5. BRL-CAD (an alternative to AutoCAD)
BRL-CAD is a cross-platform open source modelling tool. It has been under active development for well over two decades.
As a modelling tool, BRL-CAD offers geometric analysis, ray tracing, interactive editing, image processing, and several other features.

6. Mozilla Thunderbird (an alternative to Microsoft Outlook)
If you use a desktop mail client to manage your email, opting for the rather costly and bulky Microsoft Outlook isn’t your only option. You can try Mozilla Thunderbird, a free desktop email client that is fully open source.
As a matter of fact, Thunderbird is way better than Outlook in several aspects, such as being lightweight and offering better contact management tools. If you haven’t done so already, you should by all means give Mozilla Thunderbird a spin!

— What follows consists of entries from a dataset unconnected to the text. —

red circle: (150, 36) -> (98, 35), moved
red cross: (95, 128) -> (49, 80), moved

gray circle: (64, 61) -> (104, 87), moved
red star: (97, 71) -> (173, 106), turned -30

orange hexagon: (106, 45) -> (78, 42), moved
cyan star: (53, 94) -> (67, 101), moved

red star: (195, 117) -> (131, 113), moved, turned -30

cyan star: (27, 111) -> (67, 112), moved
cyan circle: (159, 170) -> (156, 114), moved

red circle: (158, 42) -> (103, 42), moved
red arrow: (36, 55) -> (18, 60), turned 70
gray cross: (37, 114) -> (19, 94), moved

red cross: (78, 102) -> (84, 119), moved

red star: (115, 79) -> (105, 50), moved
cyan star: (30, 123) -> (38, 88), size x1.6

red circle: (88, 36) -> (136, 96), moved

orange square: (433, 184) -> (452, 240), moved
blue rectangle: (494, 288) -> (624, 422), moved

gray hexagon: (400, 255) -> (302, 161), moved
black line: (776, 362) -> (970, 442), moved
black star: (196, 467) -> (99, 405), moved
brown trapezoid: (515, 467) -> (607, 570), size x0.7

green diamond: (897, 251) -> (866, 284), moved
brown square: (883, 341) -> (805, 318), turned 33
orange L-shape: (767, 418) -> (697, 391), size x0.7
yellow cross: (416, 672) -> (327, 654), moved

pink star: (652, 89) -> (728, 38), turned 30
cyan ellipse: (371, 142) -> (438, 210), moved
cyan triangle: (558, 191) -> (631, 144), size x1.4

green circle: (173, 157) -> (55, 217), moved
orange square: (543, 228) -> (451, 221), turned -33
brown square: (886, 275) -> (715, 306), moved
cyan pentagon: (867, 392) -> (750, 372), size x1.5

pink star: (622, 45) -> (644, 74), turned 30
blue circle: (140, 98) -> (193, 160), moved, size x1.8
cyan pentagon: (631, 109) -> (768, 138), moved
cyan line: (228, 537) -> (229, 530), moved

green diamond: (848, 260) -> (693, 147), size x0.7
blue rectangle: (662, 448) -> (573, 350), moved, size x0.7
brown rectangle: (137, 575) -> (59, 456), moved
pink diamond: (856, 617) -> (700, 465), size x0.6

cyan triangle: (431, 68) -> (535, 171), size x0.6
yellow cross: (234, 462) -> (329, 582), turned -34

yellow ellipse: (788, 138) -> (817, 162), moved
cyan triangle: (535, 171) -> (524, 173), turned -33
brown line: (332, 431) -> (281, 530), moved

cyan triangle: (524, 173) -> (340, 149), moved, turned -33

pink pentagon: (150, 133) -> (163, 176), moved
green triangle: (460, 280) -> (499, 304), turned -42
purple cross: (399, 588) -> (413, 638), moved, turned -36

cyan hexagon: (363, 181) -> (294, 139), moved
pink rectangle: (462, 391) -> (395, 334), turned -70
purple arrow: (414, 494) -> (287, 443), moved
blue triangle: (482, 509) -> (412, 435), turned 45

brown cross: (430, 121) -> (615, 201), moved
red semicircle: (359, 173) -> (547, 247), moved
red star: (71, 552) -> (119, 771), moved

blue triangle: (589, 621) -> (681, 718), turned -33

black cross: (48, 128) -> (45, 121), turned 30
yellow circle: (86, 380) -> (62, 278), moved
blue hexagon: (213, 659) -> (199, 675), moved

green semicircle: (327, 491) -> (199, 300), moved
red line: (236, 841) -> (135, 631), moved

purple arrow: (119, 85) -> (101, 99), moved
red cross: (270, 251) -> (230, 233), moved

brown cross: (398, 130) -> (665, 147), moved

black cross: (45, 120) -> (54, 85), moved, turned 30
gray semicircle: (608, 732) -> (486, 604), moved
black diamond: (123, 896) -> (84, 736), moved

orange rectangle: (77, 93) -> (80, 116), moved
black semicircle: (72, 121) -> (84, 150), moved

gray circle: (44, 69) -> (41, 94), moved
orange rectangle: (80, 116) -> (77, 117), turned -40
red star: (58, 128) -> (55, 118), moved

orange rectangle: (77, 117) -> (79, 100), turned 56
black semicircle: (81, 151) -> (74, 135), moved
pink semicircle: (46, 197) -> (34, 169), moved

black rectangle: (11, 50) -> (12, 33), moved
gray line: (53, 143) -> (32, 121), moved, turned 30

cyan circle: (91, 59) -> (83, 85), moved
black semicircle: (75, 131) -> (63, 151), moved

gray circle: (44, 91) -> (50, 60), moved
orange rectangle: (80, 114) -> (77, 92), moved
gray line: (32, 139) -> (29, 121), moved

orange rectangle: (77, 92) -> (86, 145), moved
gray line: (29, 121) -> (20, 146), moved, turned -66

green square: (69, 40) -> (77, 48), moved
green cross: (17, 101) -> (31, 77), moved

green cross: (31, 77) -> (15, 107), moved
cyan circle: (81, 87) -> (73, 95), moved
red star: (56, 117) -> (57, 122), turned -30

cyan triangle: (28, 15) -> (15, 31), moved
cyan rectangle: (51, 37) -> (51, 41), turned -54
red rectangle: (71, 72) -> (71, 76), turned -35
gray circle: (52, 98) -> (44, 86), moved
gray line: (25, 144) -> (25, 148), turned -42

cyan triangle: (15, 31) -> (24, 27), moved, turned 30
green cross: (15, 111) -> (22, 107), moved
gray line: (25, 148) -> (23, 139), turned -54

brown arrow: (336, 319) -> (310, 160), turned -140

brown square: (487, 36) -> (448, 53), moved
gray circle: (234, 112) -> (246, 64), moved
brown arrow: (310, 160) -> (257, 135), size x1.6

7. Chromium and/or Mozilla Firefox (alternatives to MS Internet Explorer, Opera and Safari)
Let’s face it—when it comes to browsing the Web, the world has already dumped Microsoft Internet Explorer. Other closed source browsers such as Safari, too, are not the most popular options out there.
The world’s leading Web browsers, for that matter, are open source. Chromium (the browser that serves as the base for Google Chrome) and Mozilla Firefox are Web browsers that should definitely be on your system. Whatever it is that you want—data sync, faster Web browsing or a better overall online experience—these two Web browsers will not disappoint you!

8. 7-Zip (an alternative to WinZip and WinRAR)
7-Zip is a file compression tool that comes with a GPL licence. It supports numerous file formats, and offers a compression ratio that is roughly 10 per cent better than that of WinZip.
7-Zip has been localised into 70+ languages and it offers AES-256 encryption. Besides, 7-Zip integrates well with the Windows shell, so you can use its features easily.

9. Dia (an alternative to Microsoft Visio)
Dia is a lightweight diagram editor that is available for both Linux and Windows. It supports various standard formats, such as EPS and SVG. Dia offers a no-nonsense interface that lets you work on your drawings with ease.

10. VLC Media Player (an alternative to Windows Media Player, Real Player, ZOOM Player, etc)

VLC is a free, open source and cross-platform multimedia player that plays almost every media file. It works with DVDs, CDs and multimedia files, and offers advanced features such as video/audio encoding, file format processing, and so on.
Also worth a look is Miro ( for videos and Kantaris ( for audio.

Irrespective of the operating system that you are running, you can always make use of handy open source tools and software that are not just robust and powerful but also offer an intuitive and easy-to-use interface. These open source tools are
invariably well supported by an active community and helpful documentation. Thus, even if you are an MS Windows user, you should give some of the open source tools a try. You certainly will not be disappointed, and you’re definitely not going to miss the proprietary alternatives!